There being absolutely nothing worth watching on television, I am working through my collection of DVDs. I finally got to see Elizabethtown (2005). Now I am considering what I thought of it. The MSM critics panned it, but it has a lot of supporters.
Here are a few of the comments about it available on the web:
"This is, without hyperbole, the worst film I have ever seen. It's impossible to summarize why it's so bad, and painful to relive the horrors of this abomination"
"It's not a movie for everyone, of course. But those who don't care for it are likely those who just don't find it to be their cuppa, because strictly speaking, this is a very good movie, with all its elements tying together gorgeously"

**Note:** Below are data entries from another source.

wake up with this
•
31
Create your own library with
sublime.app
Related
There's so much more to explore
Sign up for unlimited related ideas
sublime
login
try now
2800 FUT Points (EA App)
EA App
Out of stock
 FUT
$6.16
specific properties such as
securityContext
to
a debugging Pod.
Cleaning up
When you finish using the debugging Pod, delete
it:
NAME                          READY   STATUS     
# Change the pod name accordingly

"could have been the basis for a real movie. Not the map part, just the wandering around and finding himself part. Maybe not an original movie, but a real one. Instead it was just one more disconnected sequence tacked onto a whole slew of them, and it made me angry that the movie was made in the first place."
"By the end of the movie, I found myself so in-love with the story, so in-love with living, and so in-love with America. Its exactly as a Cameron Crowe movie should be."

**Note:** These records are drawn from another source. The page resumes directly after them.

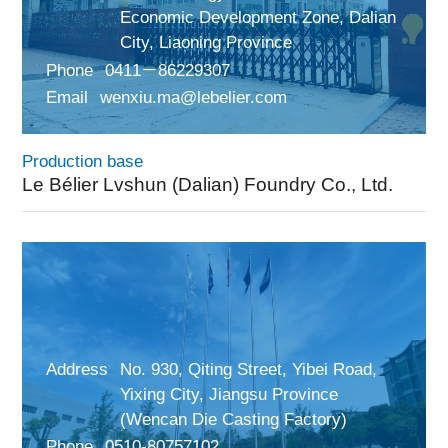
Economic Development Zone, Dalian
City, Liaoning Province
Phone
0411－86229307
Email
wenxiu.ma@lebelier.com
Production base
Le Bélier Lvshun (Dalian) Foundry Co., Ltd.
Address
No. 930, Qiting Street, Yibei Road,
Yixing City, Jiangsu Province
(Wencan Die Casting Factory)
Phone
0510-80757102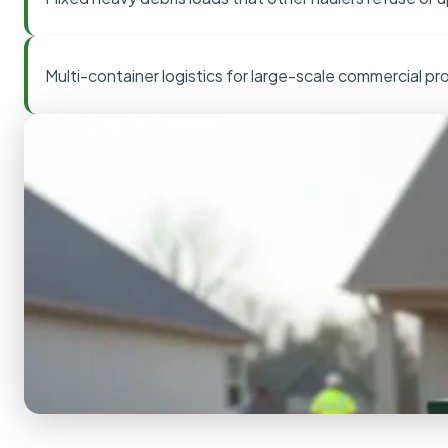
Multi-container logistics for large-scale commercial pr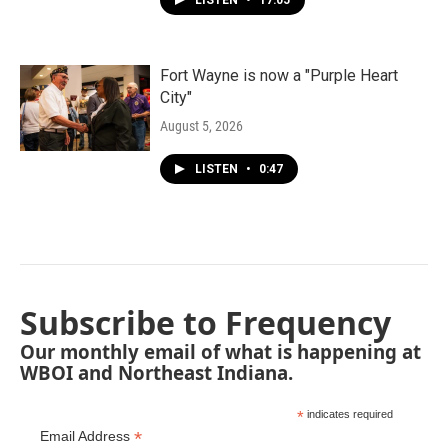
LISTEN
•
17:05
Fort Wayne is now a "Purple Heart
City"
August 5, 2026
LISTEN
•
0:47
Subscribe to Frequency
Our monthly email of what is happening at
WBOI and Northeast Indiana.
*
indicates required
*
Email Address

"How hard can it be to make another romcom? Well, very, apparently. For starters, it is extremely slow-paced. It just doesn't set off, drags on forever and simply won't end...Steer clear of this movie!"
"This film was excellent. ...the movie accomplishes what it means to. It tells a very moving story that almost forces the viewer to take an active part in it, a quality not found in most movies these days."

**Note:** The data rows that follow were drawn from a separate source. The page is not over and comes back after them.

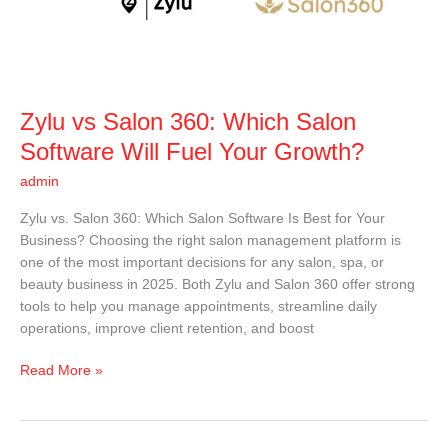
Salon
Software
Will
Fuel
Your
Zylu vs Salon 360: Which Salon
Growth?
Software Will Fuel Your Growth?
admin
Zylu vs. Salon 360: Which Salon Software Is Best for Your
Business? Choosing the right salon management platform is
one of the most important decisions for any salon, spa, or
beauty business in 2025. Both Zylu and Salon 360 offer strong
tools to help you manage appointments, streamline daily
operations, improve client retention, and boost
Read More »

Very few come town in the middle; its a film you either hate or love. So what do I think?
First the plot is preposterous. There are so many flaws in its development that the director obviously doesn't intend us to take it seriously. I saw Cameron Crowe's previous movie Vanilla Sky, and in the end decided that it wasn't about plot; you had to let go of that and think about the characters. It's the same here. So who are the characters? Drew, played by Orlando Bloom is the protagonist, but he has no character. Bloom has presumably been chosen for the lead role because of his total inability to express emotion. Mark Kermode, the Radio 5 Live movie critic calls him Orloomo Bland. He's a pretty boy and can do sword fights, but he can't act. Luckily this part doesn't require acting. The director telegraphs this to us, he tells us that he is great at taking last impressions. Kirsten Dunst keeps taking these imaginary pictures. That is what it's about. Bloom is the camera. He is the voyeur watching a picture of America unfold.
The other lead, Dunst, is not real, either. Pollyanna-like she always sees the silver lining, but her purpose is to explain to Bloom, and therefore to us, the audience, that there are other things in life than money and success. I like Dunst. I enjoyed Wimbledon. Here she can't make up her mind how 'Southern' her accent was supposed to be. I think the movie would have been better were she less real. Had she appeared and disappeared without explanation, if Bloom alone could see her, the film would have been more interesting. Instead, we have to figure all this out from the ever present, ear-splitting grin and her Teflon personality.
The third character is Elizabethtown, representing small town America (especially of the South). It's a weird town and oppressively white. For non-Americans it is very alien. Had the plot developed to reveal that these were all pod-people I would not have been surprised. They are grotesques.
The final section of the film is a road trip from Kentucky back to Oregon to the accompaniment of modern pop music and a voice over from our guide (Dunst). It is added on to the film rather clunkily and makes the whole movie too long. It provides for the expected happy ending between the camera and the voice over.
Then there was the Susan Sarandon tap-dance at her husband's funeral. Gross!
Was it a success? Not for me. Then I hated June Bug.